To get around Fb-imposed usage restrictions use a steganography or obfuscation tool. https://seecret.io is already linked to somewhere on this thread.
I agree strongly with you that the direction to be taken is independent messaging clients for existing messaging channels as long as those channels allow third party API use.
What channel would you use to share the keys on FB? The Facebook API simply will not let you do that anymore. Direct messages have a character limit and you can't just post to someone's wall anymore.
I tried working on something like this for seecret.io but was confounded by the Facebook API's limitations.
Twitter is much better for that. Probably other network too.
You use Diffie–Hellman. "Diffie–Hellman key exchange method allows two parties that have no prior knowledge of each other to jointly establish a shared secret key over an insecure channel." (https://en.wikipedia.org/wiki/Diffie–Hellman_key_exchange)
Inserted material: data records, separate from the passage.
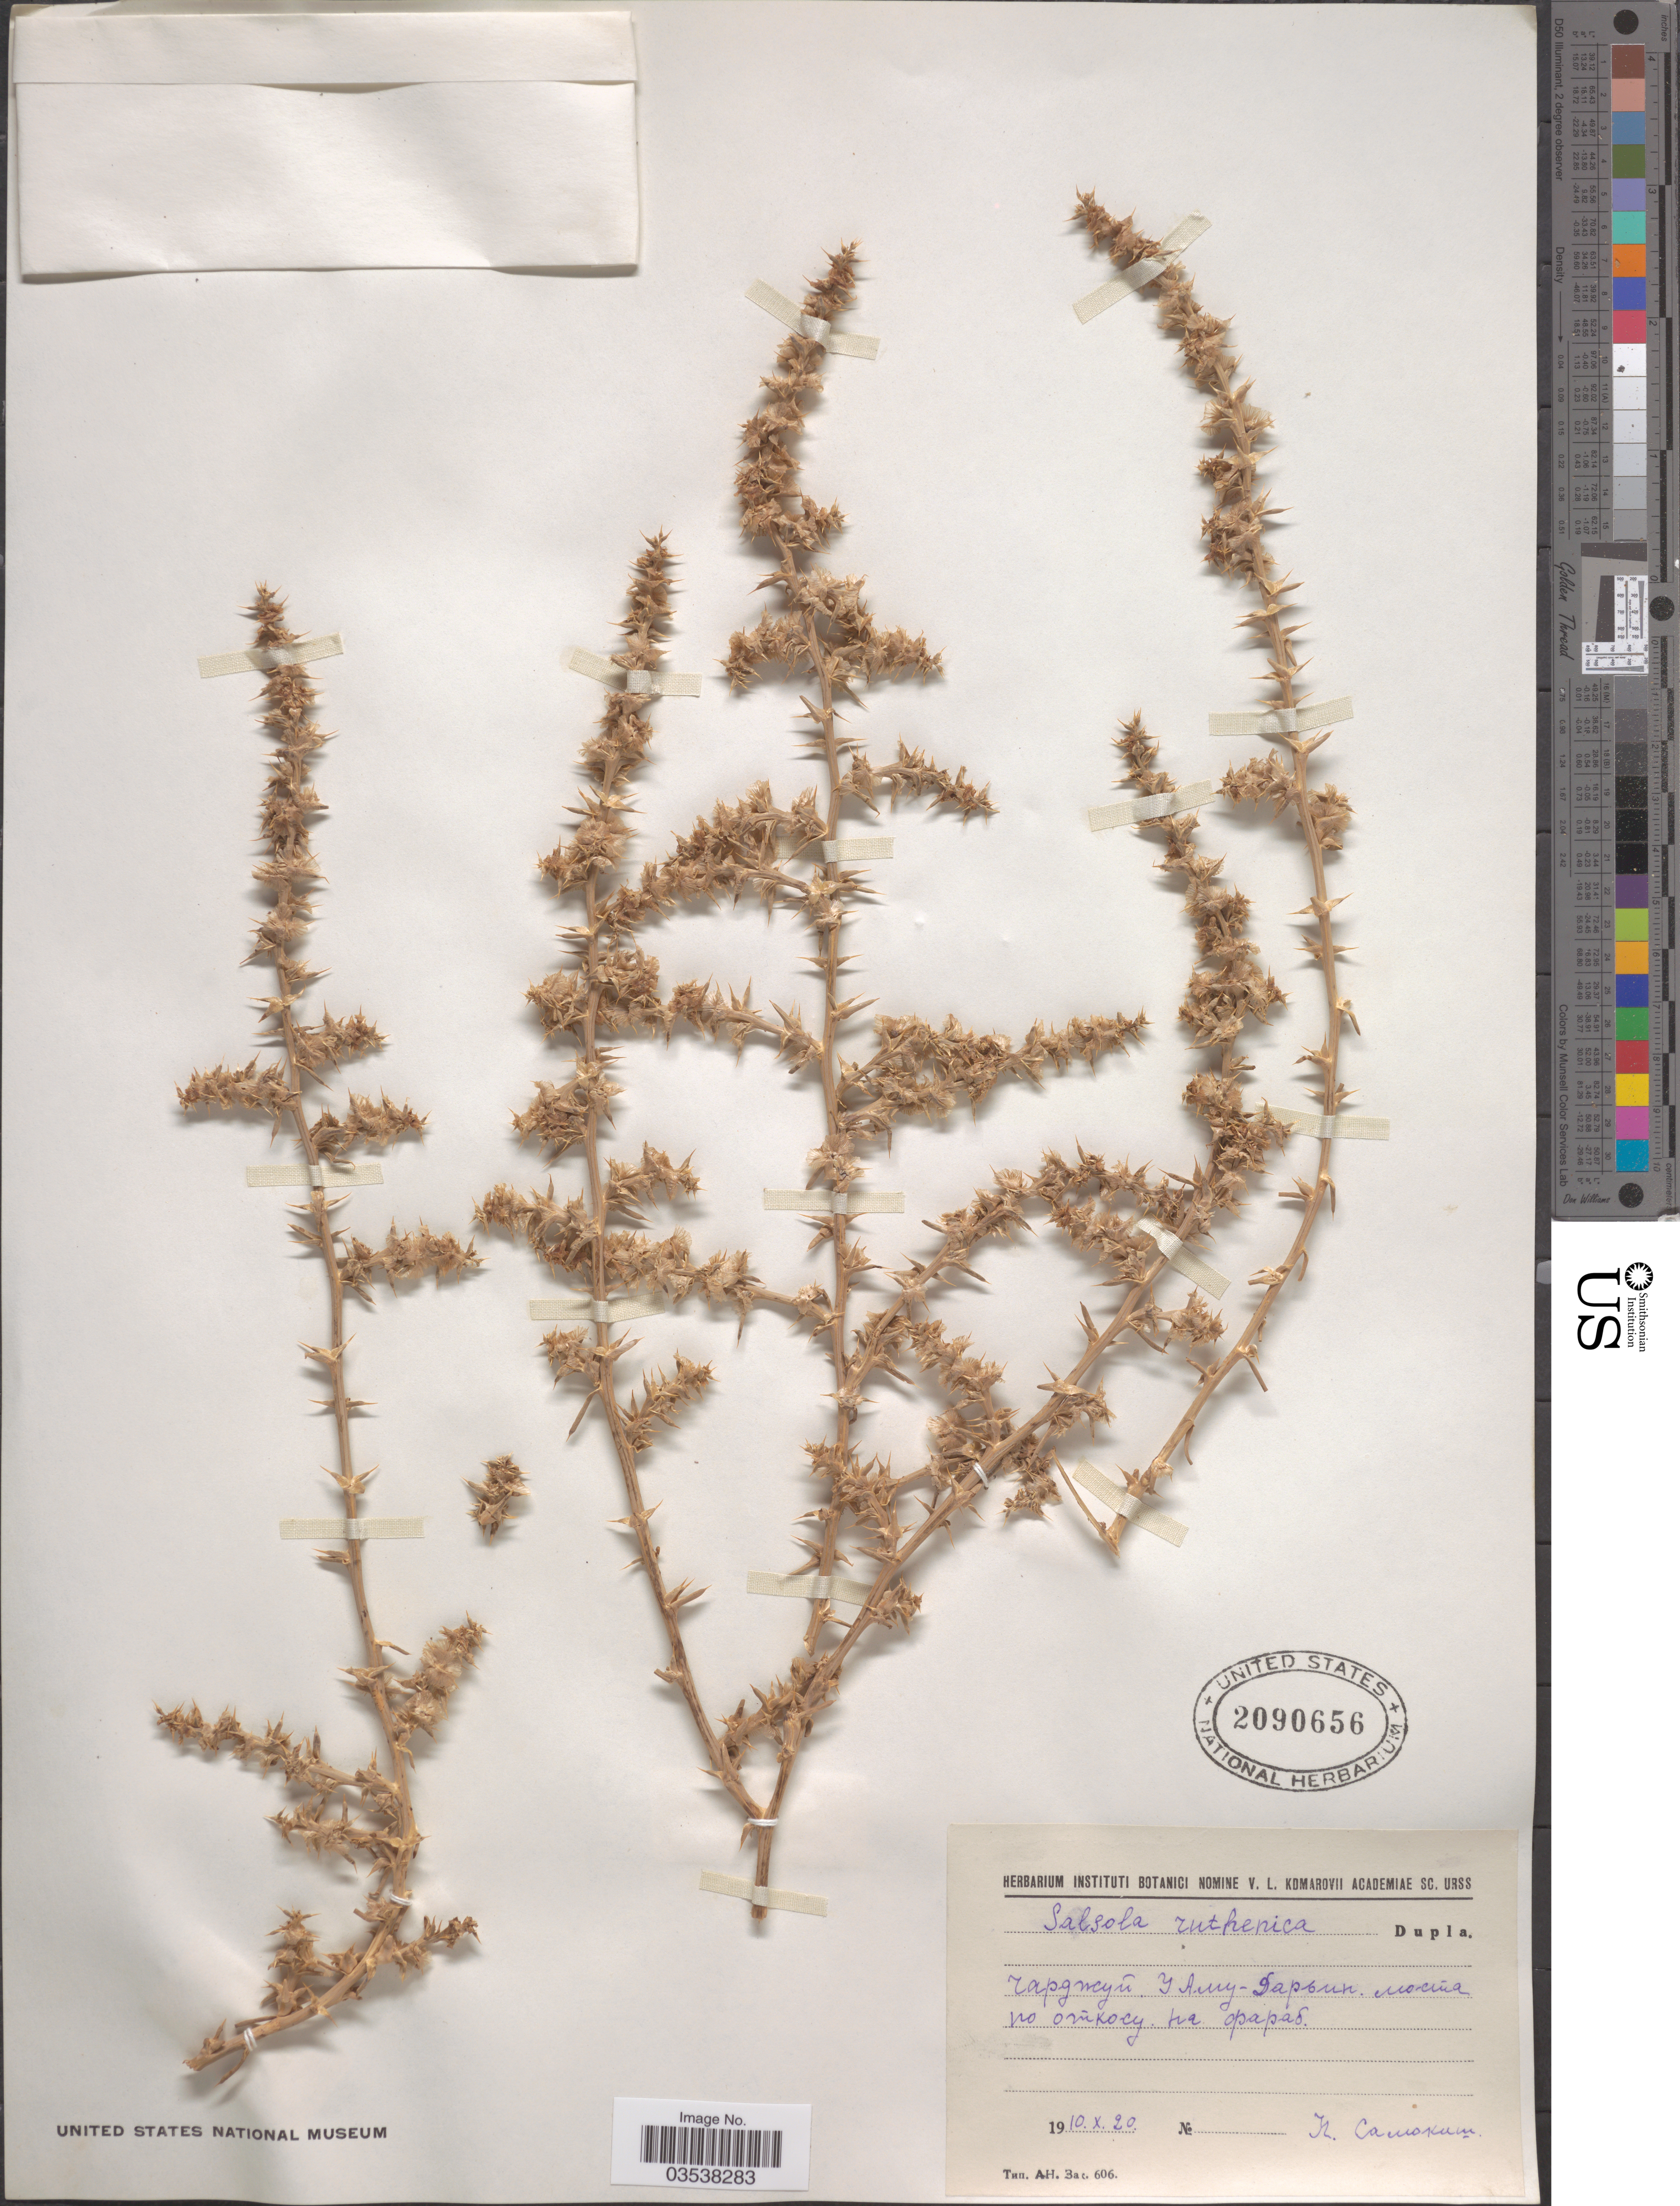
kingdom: Plantae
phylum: Tracheophyta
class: Magnoliopsida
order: Caryophyllales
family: Amaranthaceae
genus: Salsola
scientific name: Salsola tragus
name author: L.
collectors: N. Samokisch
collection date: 1910-10-20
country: Turkmenistan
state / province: Lebap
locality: Chardzhui, near bridge of river Amu-Darya, on the road to Farab.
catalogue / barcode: US 2090656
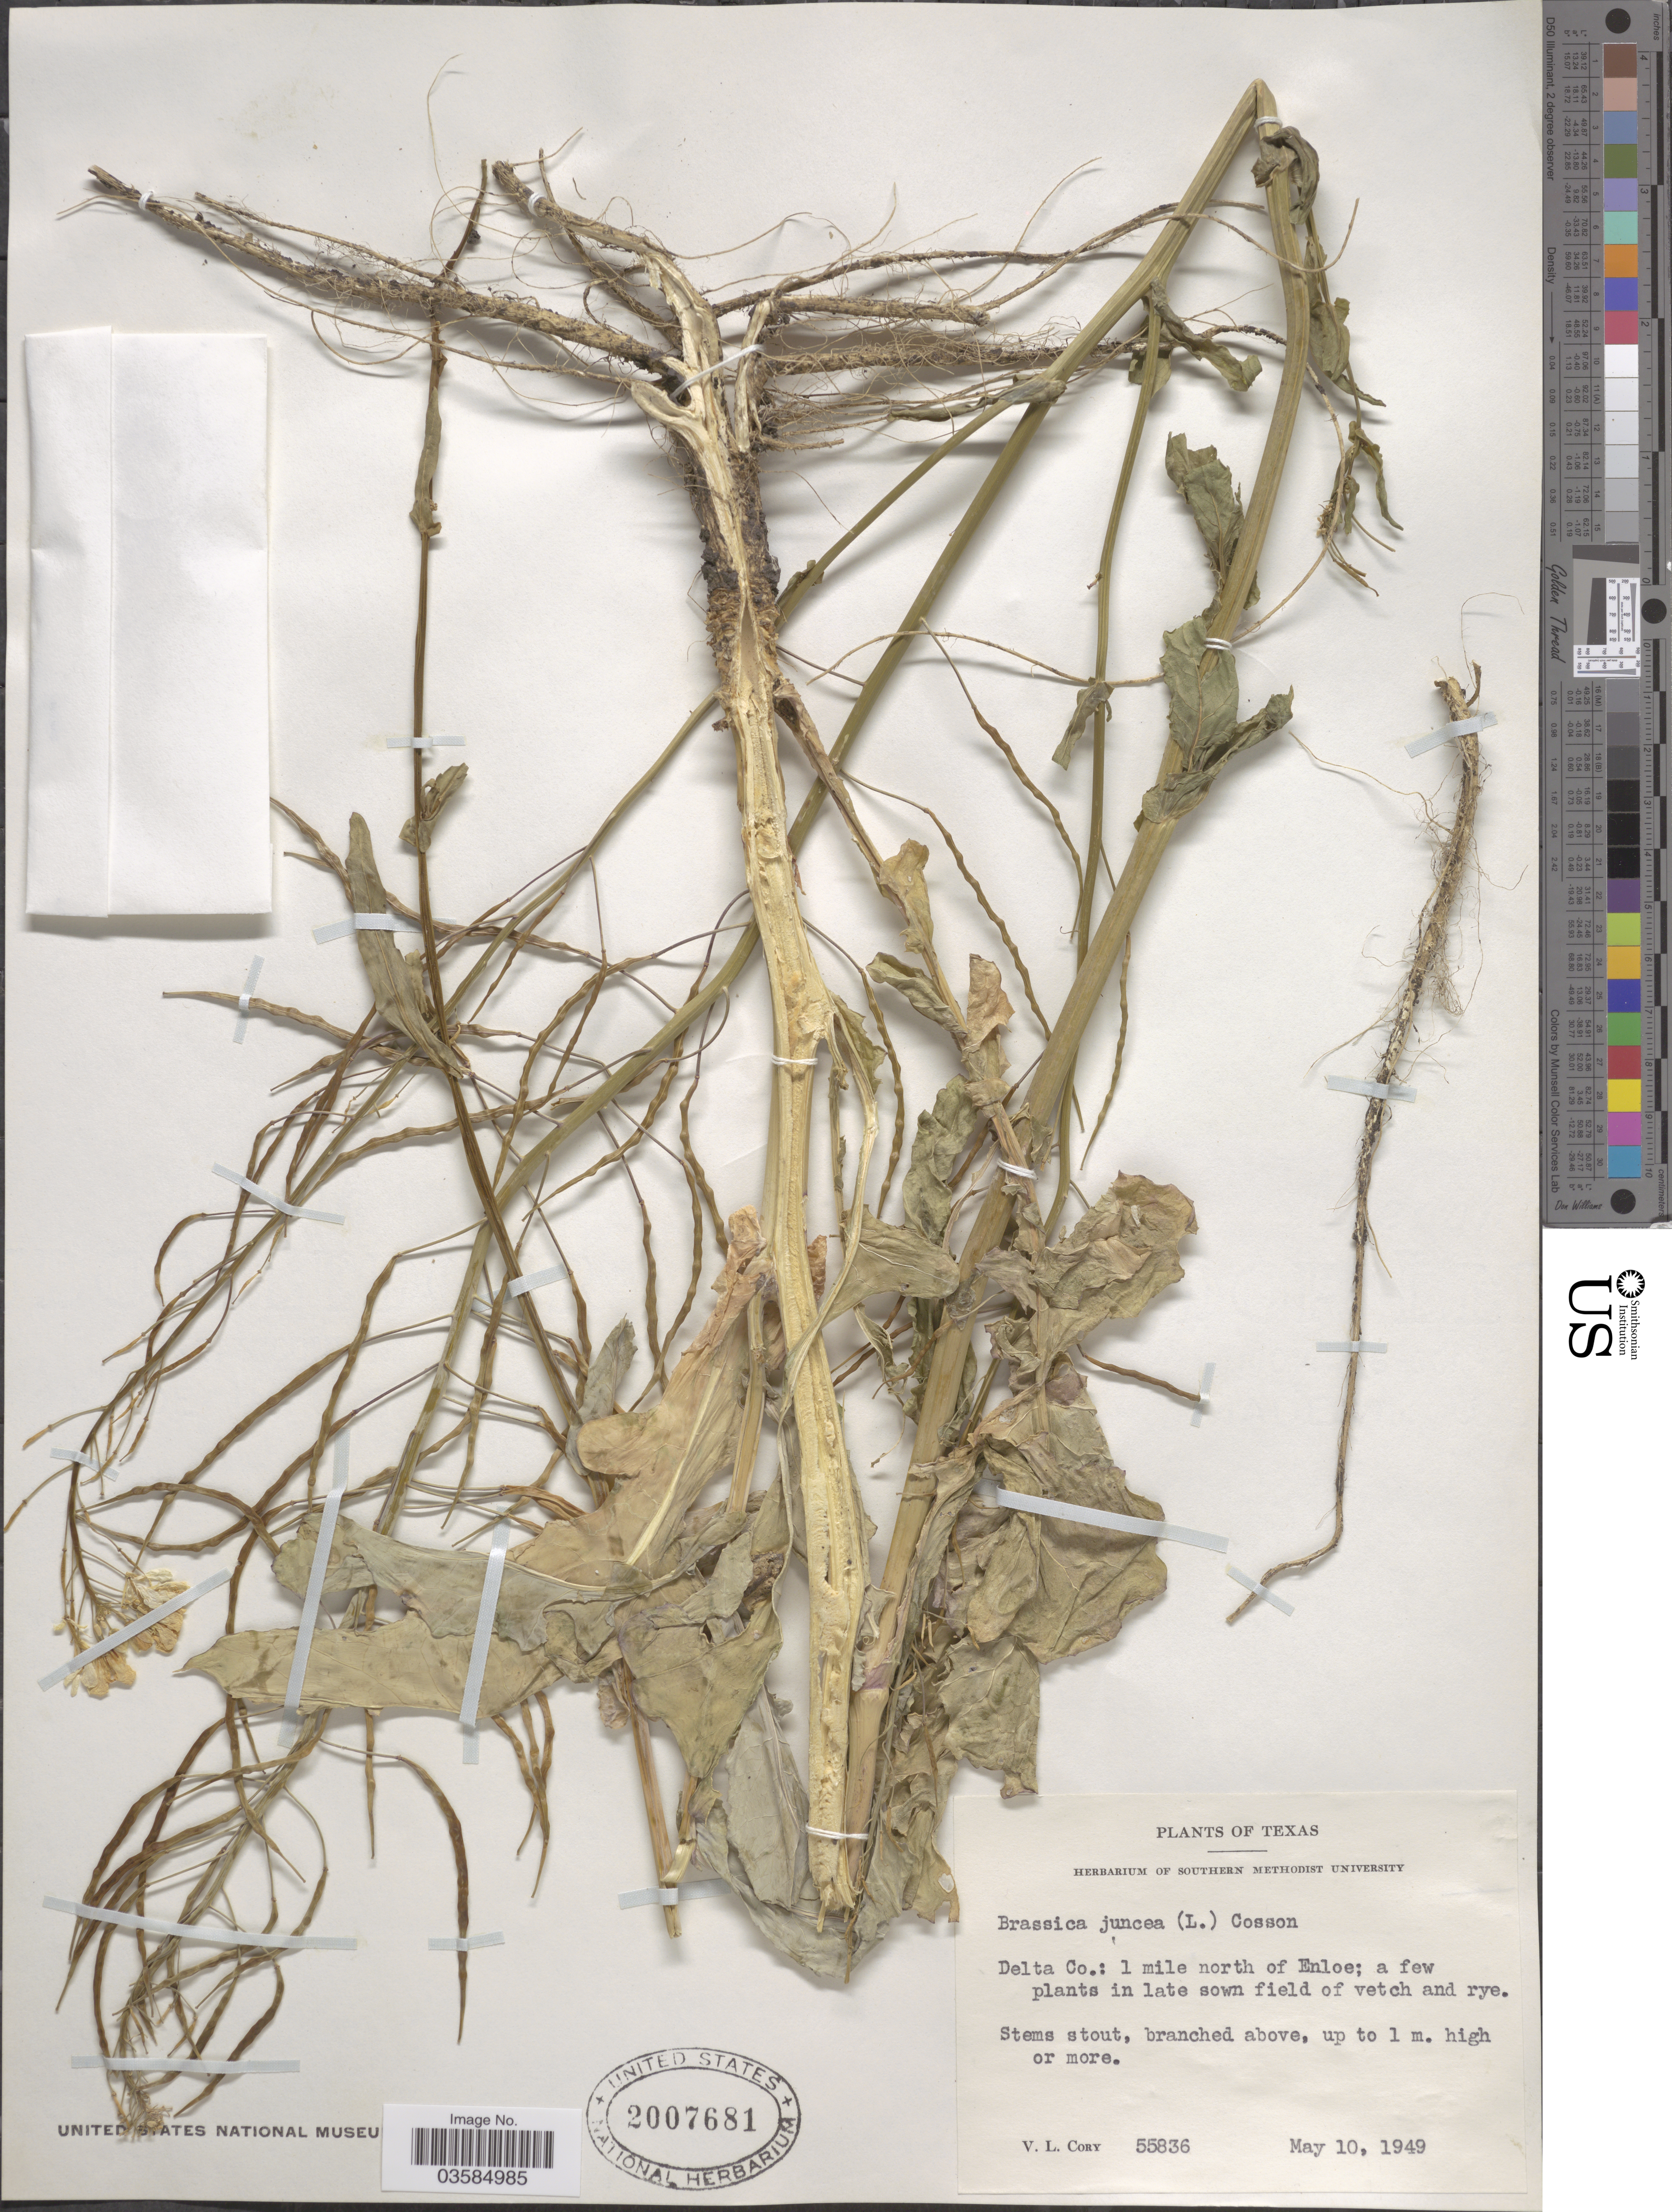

I had thought something similar, but with Google drive instead of Facebook. To create a rogue client that encrypts my files, uploads them to Drive encrypted, but presents them nicely unencrypted in my local machine. That way I get the free (as in beer) cloud storage, but google doesn't spy on my files.
How would you finance and support this endeavor? Also, why wouldn't Facebook ban all such users? Facebook is a private platform and they make the rules on how you get to play with it.
Sure Marky Mark still sees when you post, who you send messages to, etc. but it's a much better situation than what's going on now. Plus it would probably put a dent in their bottom line, and so send them the message that privacy matters to people.